[EXTRACTED MATERIAL]

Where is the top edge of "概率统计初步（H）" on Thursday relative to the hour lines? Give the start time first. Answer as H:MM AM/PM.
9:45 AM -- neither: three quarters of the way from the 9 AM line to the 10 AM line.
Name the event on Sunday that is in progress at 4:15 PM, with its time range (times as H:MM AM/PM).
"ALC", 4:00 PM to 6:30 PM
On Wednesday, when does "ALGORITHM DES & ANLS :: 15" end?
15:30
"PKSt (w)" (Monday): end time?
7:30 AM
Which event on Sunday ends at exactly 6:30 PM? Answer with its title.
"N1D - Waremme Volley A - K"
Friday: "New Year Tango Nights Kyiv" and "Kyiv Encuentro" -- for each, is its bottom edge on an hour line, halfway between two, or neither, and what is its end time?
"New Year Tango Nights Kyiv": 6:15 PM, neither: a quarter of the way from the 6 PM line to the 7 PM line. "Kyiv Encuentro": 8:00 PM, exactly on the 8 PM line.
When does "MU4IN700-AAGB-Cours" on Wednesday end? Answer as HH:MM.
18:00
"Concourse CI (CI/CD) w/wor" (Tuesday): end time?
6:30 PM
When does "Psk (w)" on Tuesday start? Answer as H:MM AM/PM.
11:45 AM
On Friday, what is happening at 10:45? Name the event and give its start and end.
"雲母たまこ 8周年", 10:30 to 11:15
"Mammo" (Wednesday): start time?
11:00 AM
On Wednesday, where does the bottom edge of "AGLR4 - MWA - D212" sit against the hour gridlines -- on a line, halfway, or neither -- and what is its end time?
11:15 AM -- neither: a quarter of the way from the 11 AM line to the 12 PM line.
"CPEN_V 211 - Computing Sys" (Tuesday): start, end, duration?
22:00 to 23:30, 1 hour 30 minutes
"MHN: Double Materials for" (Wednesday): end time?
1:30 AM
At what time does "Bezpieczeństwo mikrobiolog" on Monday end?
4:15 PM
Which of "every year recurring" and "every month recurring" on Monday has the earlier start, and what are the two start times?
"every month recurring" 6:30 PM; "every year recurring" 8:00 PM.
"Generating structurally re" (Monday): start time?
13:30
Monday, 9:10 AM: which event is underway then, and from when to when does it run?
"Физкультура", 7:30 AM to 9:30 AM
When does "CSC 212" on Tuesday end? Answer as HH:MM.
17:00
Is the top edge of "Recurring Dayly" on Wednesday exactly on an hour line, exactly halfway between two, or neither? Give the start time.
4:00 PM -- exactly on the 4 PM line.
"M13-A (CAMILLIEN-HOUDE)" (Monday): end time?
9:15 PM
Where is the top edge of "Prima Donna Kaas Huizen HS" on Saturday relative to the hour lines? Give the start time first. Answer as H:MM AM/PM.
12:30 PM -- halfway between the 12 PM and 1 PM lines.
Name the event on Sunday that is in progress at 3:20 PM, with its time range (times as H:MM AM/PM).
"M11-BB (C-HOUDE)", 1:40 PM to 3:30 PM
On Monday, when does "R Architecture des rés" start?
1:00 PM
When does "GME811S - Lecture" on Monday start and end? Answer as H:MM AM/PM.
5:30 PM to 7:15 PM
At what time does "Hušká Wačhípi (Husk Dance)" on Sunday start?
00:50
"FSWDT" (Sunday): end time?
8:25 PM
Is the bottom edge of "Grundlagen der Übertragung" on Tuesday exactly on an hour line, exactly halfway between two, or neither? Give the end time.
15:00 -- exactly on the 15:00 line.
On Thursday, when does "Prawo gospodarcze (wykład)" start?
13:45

[WHAT IS BEING ASKED] Copy the listing above word for word, keeping every line unchanged.

[FINISHED ANSWER]
Where is the top edge of "概率统计初步（H）" on Thursday relative to the hour lines? Give the start time first. Answer as H:MM AM/PM.
9:45 AM -- neither: three quarters of the way from the 9 AM line to the 10 AM line.
Name the event on Sunday that is in progress at 4:15 PM, with its time range (times as H:MM AM/PM).
"ALC", 4:00 PM to 6:30 PM
On Wednesday, when does "ALGORITHM DES & ANLS :: 15" end?
15:30
"PKSt (w)" (Monday): end time?
7:30 AM
Which event on Sunday ends at exactly 6:30 PM? Answer with its title.
"N1D - Waremme Volley A - K"
Friday: "New Year Tango Nights Kyiv" and "Kyiv Encuentro" -- for each, is its bottom edge on an hour line, halfway between two, or neither, and what is its end time?
"New Year Tango Nights Kyiv": 6:15 PM, neither: a quarter of the way from the 6 PM line to the 7 PM line. "Kyiv Encuentro": 8:00 PM, exactly on the 8 PM line.
When does "MU4IN700-AAGB-Cours" on Wednesday end? Answer as HH:MM.
18:00
"Concourse CI (CI/CD) w/wor" (Tuesday): end time?
6:30 PM
When does "Psk (w)" on Tuesday start? Answer as H:MM AM/PM.
11:45 AM
On Friday, what is happening at 10:45? Name the event and give its start and end.
"雲母たまこ 8周年", 10:30 to 11:15
"Mammo" (Wednesday): start time?
11:00 AM
On Wednesday, where does the bottom edge of "AGLR4 - MWA - D212" sit against the hour gridlines -- on a line, halfway, or neither -- and what is its end time?
11:15 AM -- neither: a quarter of the way from the 11 AM line to the 12 PM line.
"CPEN_V 211 - Computing Sys" (Tuesday): start, end, duration?
22:00 to 23:30, 1 hour 30 minutes
"MHN: Double Materials for" (Wednesday): end time?
1:30 AM
At what time does "Bezpieczeństwo mikrobiolog" on Monday end?
4:15 PM
Which of "every year recurring" and "every month recurring" on Monday has the earlier start, and what are the two start times?
"every month recurring" 6:30 PM; "every year recurring" 8:00 PM.
"Generating structurally re" (Monday): start time?
13:30
Monday, 9:10 AM: which event is underway then, and from when to when does it run?
"Физкультура", 7:30 AM to 9:30 AM
When does "CSC 212" on Tuesday end? Answer as HH:MM.
17:00
Is the top edge of "Recurring Dayly" on Wednesday exactly on an hour line, exactly halfway between two, or neither? Give the start time.
4:00 PM -- exactly on the 4 PM line.
"M13-A (CAMILLIEN-HOUDE)" (Monday): end time?
9:15 PM
Where is the top edge of "Prima Donna Kaas Huizen HS" on Saturday relative to the hour lines? Give the start time first. Answer as H:MM AM/PM.
12:30 PM -- halfway between the 12 PM and 1 PM lines.
Name the event on Sunday that is in progress at 3:20 PM, with its time range (times as H:MM AM/PM).
"M11-BB (C-HOUDE)", 1:40 PM to 3:30 PM
On Monday, when does "R Architecture des rés" start?
1:00 PM
When does "GME811S - Lecture" on Monday start and end? Answer as H:MM AM/PM.
5:30 PM to 7:15 PM
At what time does "Hušká Wačhípi (Husk Dance)" on Sunday start?
00:50
"FSWDT" (Sunday): end time?
8:25 PM
Is the bottom edge of "Grundlagen der Übertragung" on Tuesday exactly on an hour line, exactly halfway between two, or neither? Give the end time.
15:00 -- exactly on the 15:00 line.
On Thursday, when does "Prawo gospodarcze (wykład)" start?
13:45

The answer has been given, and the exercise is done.